To establish and oversee procedures for the receipt, retention and treatment of complaints received by the Company regarding accounting, internal accounting controls or auditing matters and the confidential, anonymous submission by Company employees of concerns regarding questionable accounting or auditing matters.
To review and discuss with management the risks faced by the Company and the policies, guidelines and process by which management assesses and manages the Company’s risks, including the Company’s major financial risk exposures and the steps management has taken to monitor and control such exposures.
To monitor compliance with the Company’s Code of Business Conduct and Financial Code of Ethics, to investigate any alleged breach or violation of such codes, and to enforce the provisions of such codes.
To review, with legal counsel, legal and regulatory matters, including legal cases against or regulatory investigations of the Company and its subsidiaries, that could have a significant impact on the Company’s financial statements.
Outside Advisors
The Committee shall have the authority, in its sole discretion, to retain and obtain the advice and assistance of independent outside counsel and such other advisors as it deems necessary to fulfill its duties and responsibilities under this Charter. The Committee shall set the compensation, and oversee the work, of any outside counsel and other advisors.
The Committee shall receive appropriate funding from the Company, as determined by the Committee in its capacity as a committee of the Board, for the payment of compensation to the Company’s independent auditors, any other accounting firm engaged to perform services for the Company, any outside counsel and any other advisors to the Committee.
Structure and Operations
The Board shall designate a member of the Committee as the chairperson. The Committee shall meet at least two (2) times a year at such times and places as it deems necessary to fulfill its responsibilities. The Committee shall report regularly to the Board on its discussions and actions, including any significant issues or concerns that arise at its meetings, and shall make recommendations to the Board as appropriate. The Committee is governed by the same rules regarding meetings (including meetings in person or by telephone or other similar communications equipment), action without meetings, notice, waiver of notice, and quorum and voting requirements as are applicable to the Board.
The Committee shall meet periodically with management and representatives of the Company’s independent auditors, and shall invite such individuals to its meetings as it deems appropriate, to assist in carrying out its duties and responsibilities.

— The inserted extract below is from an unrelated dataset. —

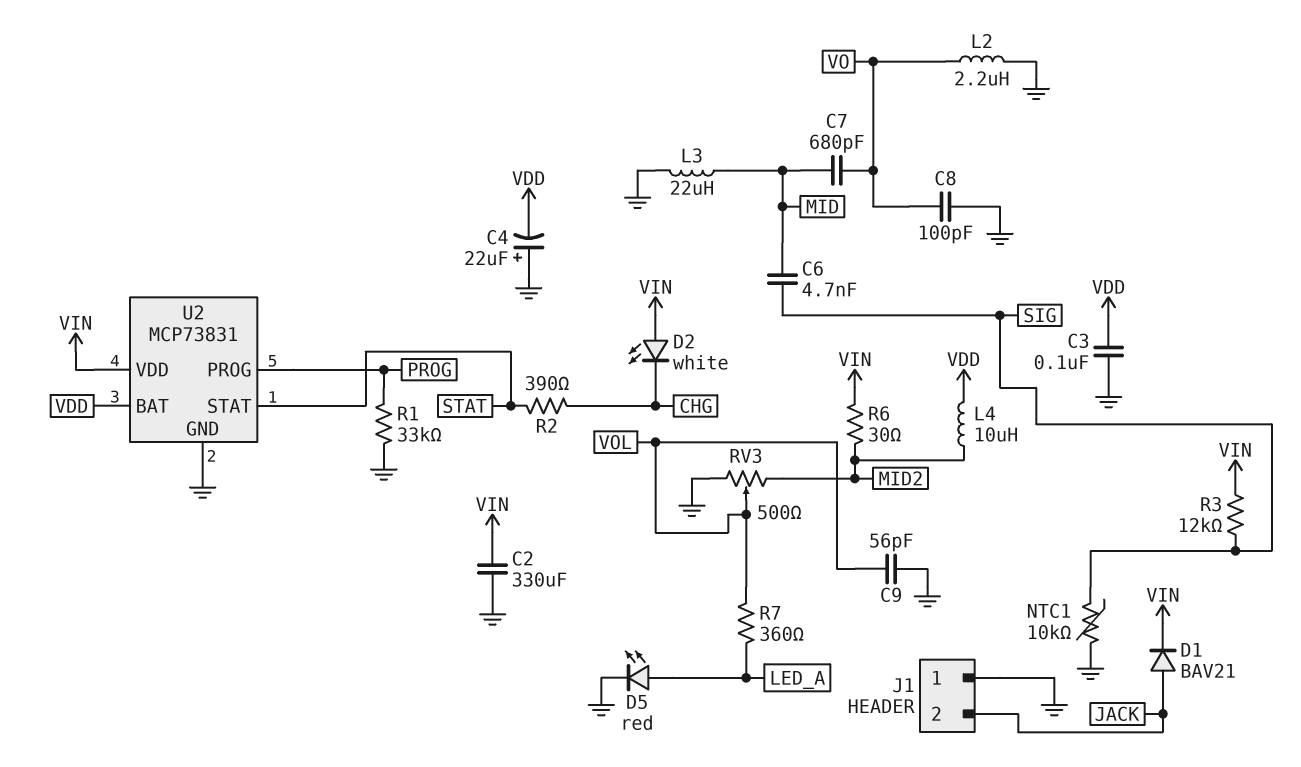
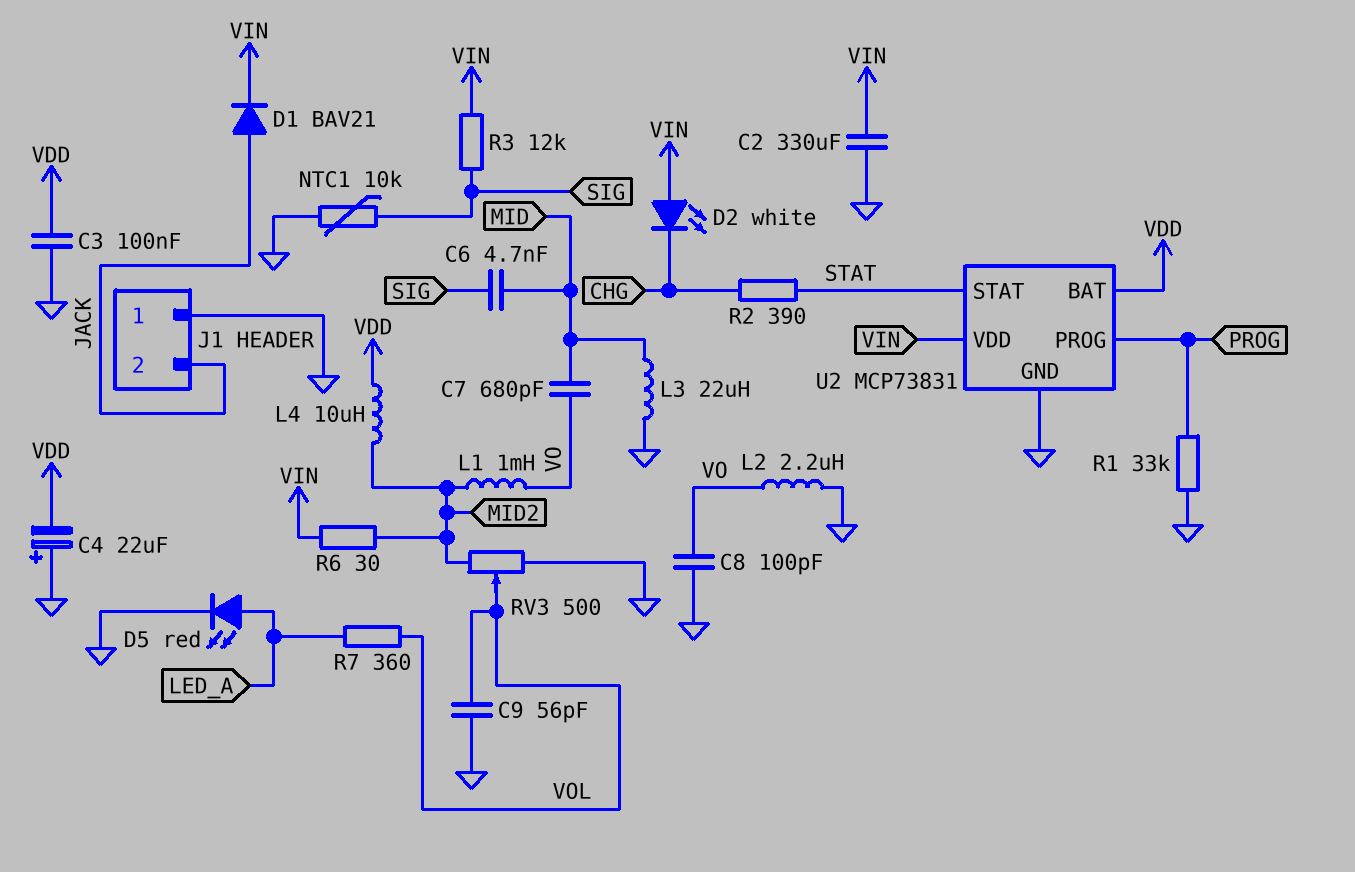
L1: none -> 1mH (MID2, VO)

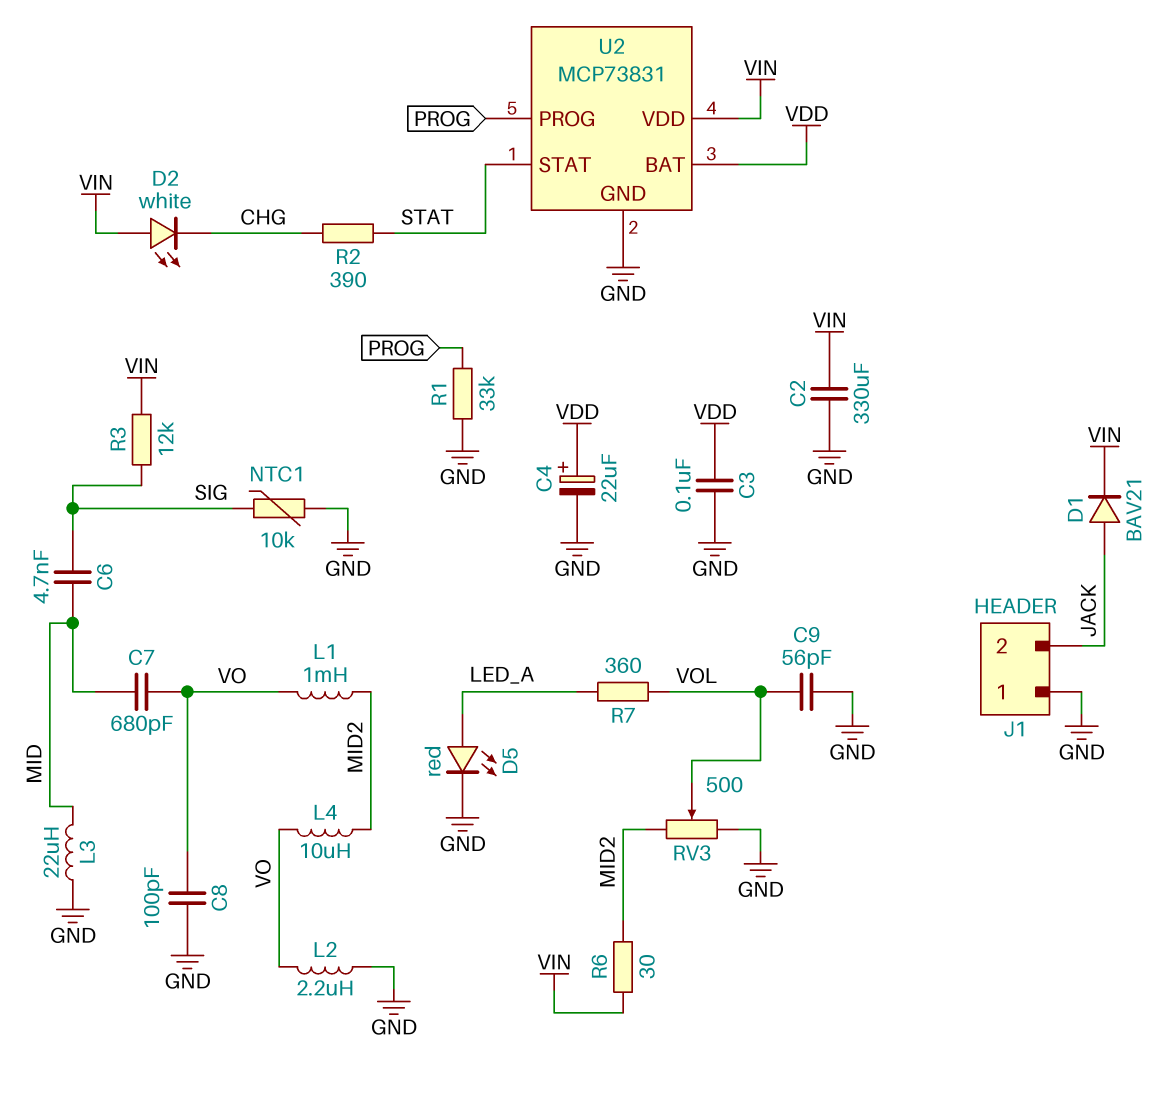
C4: 22uF (plus GND, minus VDD) -> 22uF (plus VDD, minus GND)
L4: 10uH (MID2, VDD) -> 10uH (MID2, VO)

The Committee shall provide sufficient opportunity for representatives of the Company’s independent auditors to meet with the Committee without members of management present, and for the Committee to meet without management and representatives of the Company’s independent auditors present.
Delegation of Authority
The Committee shall have the authority to delegate any of its responsibilities, along with the authority to take action in relation to such responsibilities, to one or more subcommittees as the Committee may deem appropriate in its sole discretion.